# Spanish Trail Scout Reservation - Tips & Tricks



## 60hertz (Oct 1, 2007)

OK. I spend all of my time in salt & brackish water targeting salwater species, so I really have no knowledge about freshwater fishing.

We are heading to the Spanish Trail Scout Reservation (Camp Euchee) in a couple of weeks and I really want to put somescouts on some fish. We plan tofish from canoes, unless there is somewhere good to bank fish from.

Anyway, does anyone have any tips or tricks that they can share about the area? Help clue me in so that I can put these scouts on some fish!

I know that I'm gonna have to re-rig all of my stuff on light line (6# test??) and invest in some new tackle too.


----------



## AUradar (Oct 1, 2007)

are you doing the fam camp? If so, don't expect a whole lot. They limited you as to how far you could paddle out with the canoe and you had to have an adult for every kid in the canoe. I went last year and I'm pretty sure I'm remembering it correctly.

The first thing I would do is call the scout office and ask them about fishing and, in particularly, fishing during fam camp. See how, and if, you will be limited and then go from there. Also, they'll be able to tell you what you will be fishing for and which will help out in you answers from the forum.


----------



## Cornflake789 (Oct 10, 2008)

I go to that lake all the time when Im working at Euchee doing OA workdays and working family camp and I must say that lake is pretty much empty. To get any fish at all you need to paddle over to the camp Jambo side of the lake and throw some bait along the overhung bank over there.


----------



## billyk (Nov 15, 2007)

I always found that lake hard to fish. Any kid with a snoopy pole, using hotdogs for bait seemed to be able to out fish any Bass Master fishing pro !!

Anyhow, its been years ( by that I mean about 10 ) since I fished that lake, but I had the best luck to the North of the Jambo water front area, along the East bank of that finger.
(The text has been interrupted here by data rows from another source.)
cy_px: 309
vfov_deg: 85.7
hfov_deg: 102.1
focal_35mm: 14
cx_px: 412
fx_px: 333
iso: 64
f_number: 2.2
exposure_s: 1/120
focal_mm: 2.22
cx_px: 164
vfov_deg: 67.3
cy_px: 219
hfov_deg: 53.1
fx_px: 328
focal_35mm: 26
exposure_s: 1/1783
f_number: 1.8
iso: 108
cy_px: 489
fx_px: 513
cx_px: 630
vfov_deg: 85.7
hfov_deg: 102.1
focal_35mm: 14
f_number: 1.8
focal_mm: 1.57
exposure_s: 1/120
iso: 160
I suspect this is the over hanging bank that Cornflake was talking about.

I also had some good luck in the 2 coves directly north of the Euchee waterfront area, coming around the East side of the lake, up to Whipple Circle.
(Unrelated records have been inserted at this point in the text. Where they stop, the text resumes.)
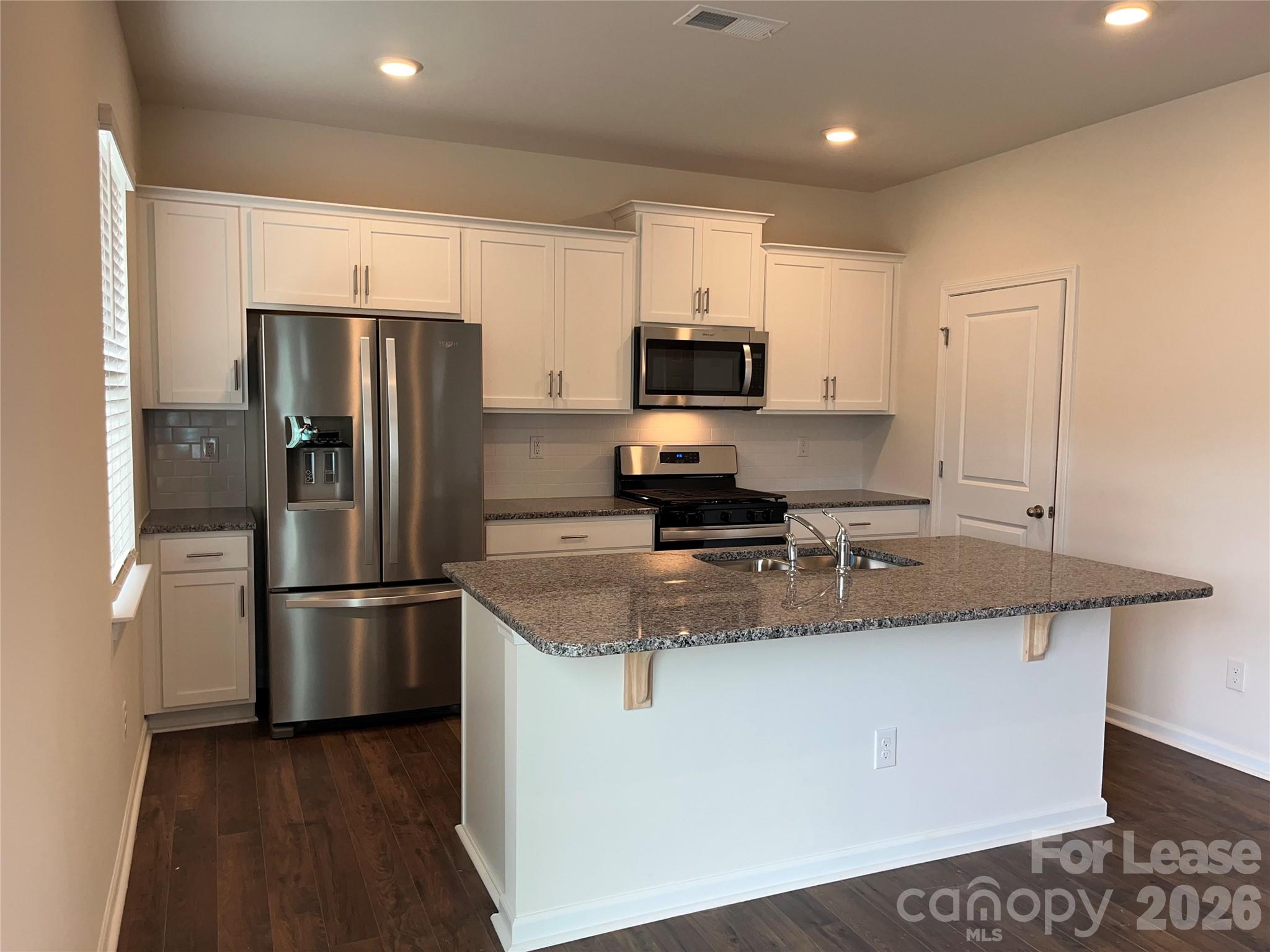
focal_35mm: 26
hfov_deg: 67.3
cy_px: 476
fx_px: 954
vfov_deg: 53.1
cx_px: 635
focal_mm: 5.1
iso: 80
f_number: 1.6
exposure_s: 1/120
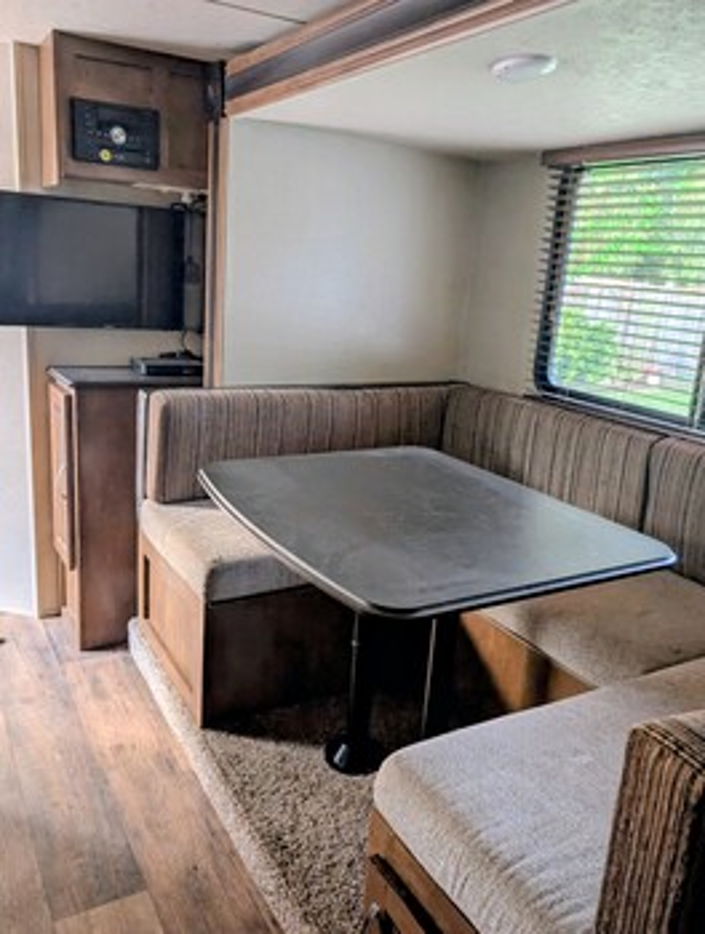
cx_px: 352
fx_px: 649
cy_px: 467
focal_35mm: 24
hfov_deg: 57.0
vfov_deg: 71.5
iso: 302
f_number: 1.68
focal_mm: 6.9
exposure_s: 1/30
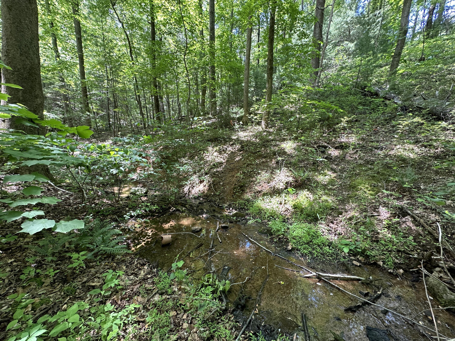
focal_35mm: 14
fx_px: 184
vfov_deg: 85.7
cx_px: 228
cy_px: 170
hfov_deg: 102.1
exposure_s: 1/99
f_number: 2.2
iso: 160
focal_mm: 2.22
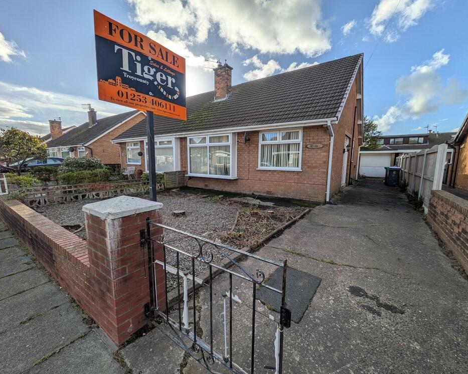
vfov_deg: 84.0
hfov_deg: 96.8
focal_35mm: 15
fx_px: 208
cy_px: 191
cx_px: 237
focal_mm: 1.83
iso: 37
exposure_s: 1/2833
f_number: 2.2
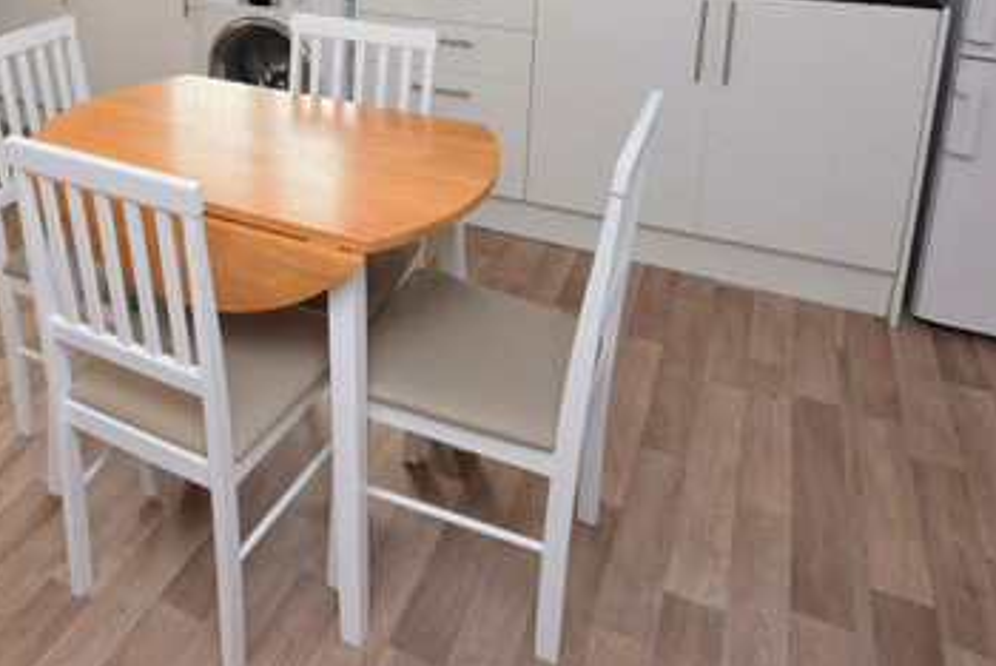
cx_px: 293
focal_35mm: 30
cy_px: 21
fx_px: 831
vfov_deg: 39.3
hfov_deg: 59.7
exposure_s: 1/125
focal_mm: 10
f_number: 5.6
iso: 720
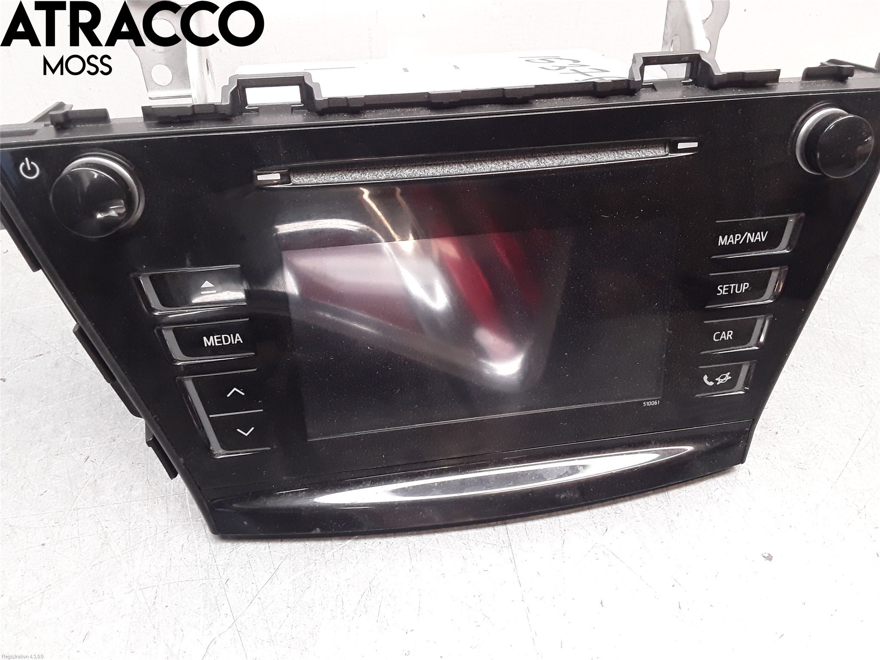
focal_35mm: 28
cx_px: 440
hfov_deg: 63.4
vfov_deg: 49.7
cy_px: 330
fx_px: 712
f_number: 1.9
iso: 100
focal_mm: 2.91
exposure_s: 1/50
If you are going up there on a large event, I would hang up any ideas of catching fish in those coves. The only time I saw fish in there was after the summer camp season, and when the camp was empty.

I have never seen any fish East of the Foot bridge, and not many at all on any of the Western shore.
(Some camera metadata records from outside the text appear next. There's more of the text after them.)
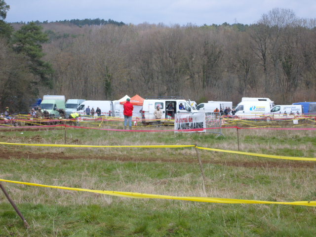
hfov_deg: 18.7
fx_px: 959
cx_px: 158
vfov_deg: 14.1
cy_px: 118
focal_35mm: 105
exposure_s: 1/500
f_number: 5.1
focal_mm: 22.2
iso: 80
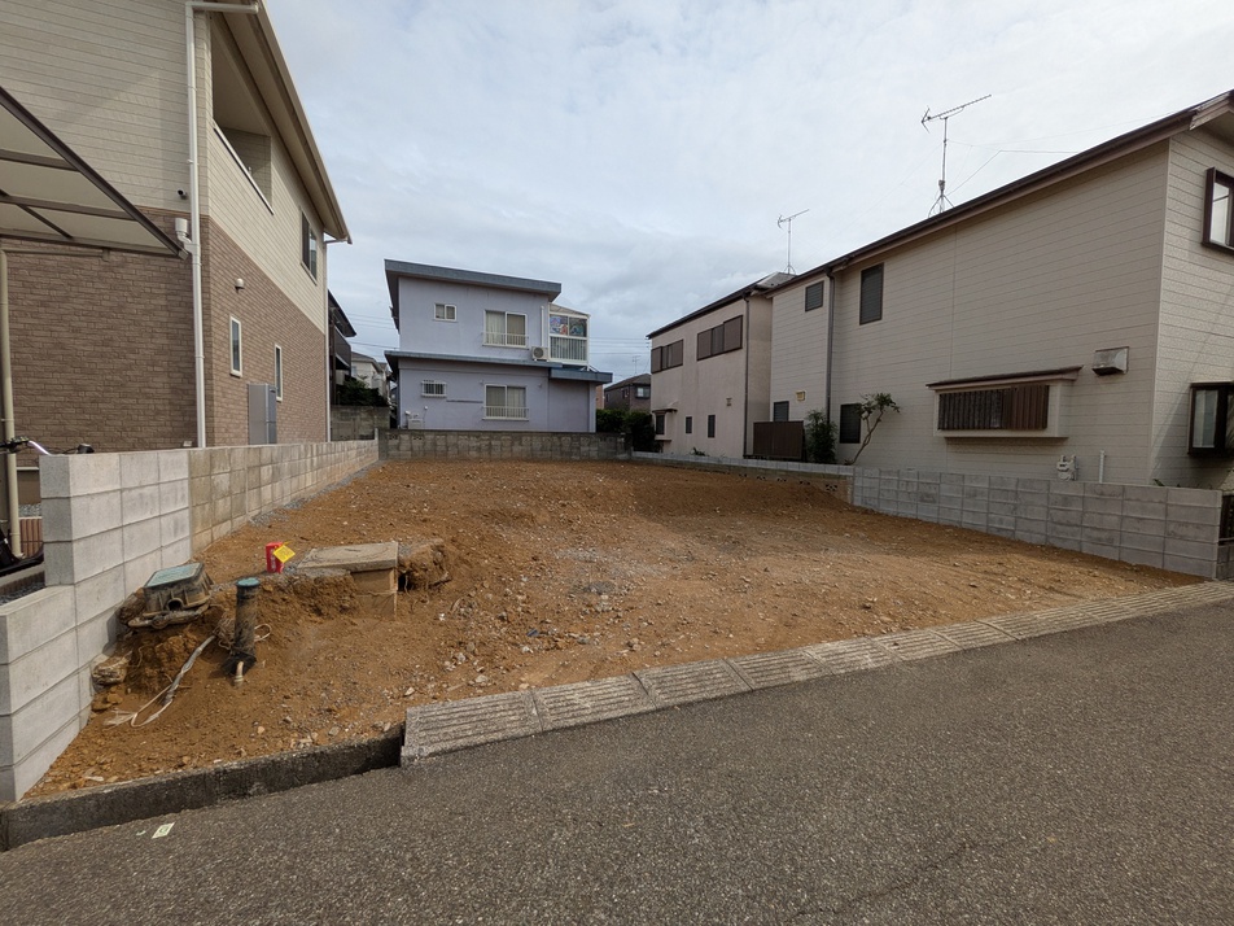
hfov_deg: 102.1
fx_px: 499
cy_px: 463
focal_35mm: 14
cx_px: 617
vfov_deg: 85.7
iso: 48
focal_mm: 1.83
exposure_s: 1/2237
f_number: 2.2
Good Luck with the fishing !! Post some reports if ya can !! I have seen some quality fish in there, just tough to get them to commit to the hook !!


----------



## 60hertz (Oct 1, 2007)

All - thanks for the feedback. Sounds like it may be a good weekend to leave the tackle at the house.


----------



## AUradar (Oct 1, 2007)

I don't know why those ponds aren't stocked


----------



## Cornflake789 (Oct 10, 2008)

Camp Euchee is to stinkin cheap


----------